The man comes in the next day and he brings the hard boiled egg and the hammer. "Drop your pants and bend over," says the doctor. "But, why do we need a hammer?" asks the man nervously. "Trust me. I'm the doctor," says the doctor. The man drops his pants and bends over. SWOOSH! The doctor shoves the egg up his rear. "Please!" says the man, terrified of what is to come next. "Hold still and trust me. I'm the doctor," says the doctor.

About a minute later, the man is about to pass out from terror and he is involuntarily clenching his rear as tight as he can. Then nothing happens. Several more minutes pass and he starts to relax. The man is about to straighten up and ask the doctor what happened when the tapeworm sticks its head out his rear and yells, "Where's my lemon cookie?!" And WHAM! Down comes the hammer.
posted by netbros at 6:25 AM on September 4, 2008 [4 favorites]


Oh oh - head in a jar!
posted by Evangeline at 7:43 AM on September 4, 2008 [1 favorite]


....and who could forget the fabulous, darned lovable thing in a jar?
posted by kaseijin at 8:12 AM on September 4, 2008 [1 favorite]


I do rather like this new version's addition of some bottle sanitizer to fight off bacteria. I followed the directions and made the original "thing in a jar" for a friend's birthday, and it promptly grew a thick fuzz of muck inside it.
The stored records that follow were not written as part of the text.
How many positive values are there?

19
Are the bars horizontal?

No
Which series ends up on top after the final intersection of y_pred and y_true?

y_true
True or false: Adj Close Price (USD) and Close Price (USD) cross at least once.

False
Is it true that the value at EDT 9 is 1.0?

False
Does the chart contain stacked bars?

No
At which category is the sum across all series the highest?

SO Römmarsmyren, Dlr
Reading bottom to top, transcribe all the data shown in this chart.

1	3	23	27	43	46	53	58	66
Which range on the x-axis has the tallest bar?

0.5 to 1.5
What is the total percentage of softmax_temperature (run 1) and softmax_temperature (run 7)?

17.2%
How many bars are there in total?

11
It looked just that much creepier, but heaven forbid it ever leaked.
posted by kaseijin at 8:28 AM on September 4, 2008


Oooh, and this, too! Uncle Timmy Zombie's How-to's...
posted by kaseijin at 9:18 AM on September 4, 2008


Awesome! I mean that in a good way.
posted by Mister_A at 9:31 AM on September 4, 2008


This has "Office-related Mayhem" written all over it! And my co-workers think I'm odd now.
posted by tommasz at 9:42 AM on September 4, 2008


As someone who learned to type on a manual typewriter, centering text was time consuming yet easy. Choose the midpoint where you want to center and hit backspace once for every two characters you plan to type. Type away.
posted by Tacodog at 10:52 AM on September 4, 2008


This was unexpectedly fun. Thanks grapefruitmoon.

But I could never pickle an octopus. I admire them too much.

I think what I enjoyed best was the project maker's sense of fun in their writing. You can just tell they're tickled making this icky stuff.

On that project page there's a link to Alex CF's stuff. whoa. Seriously icky.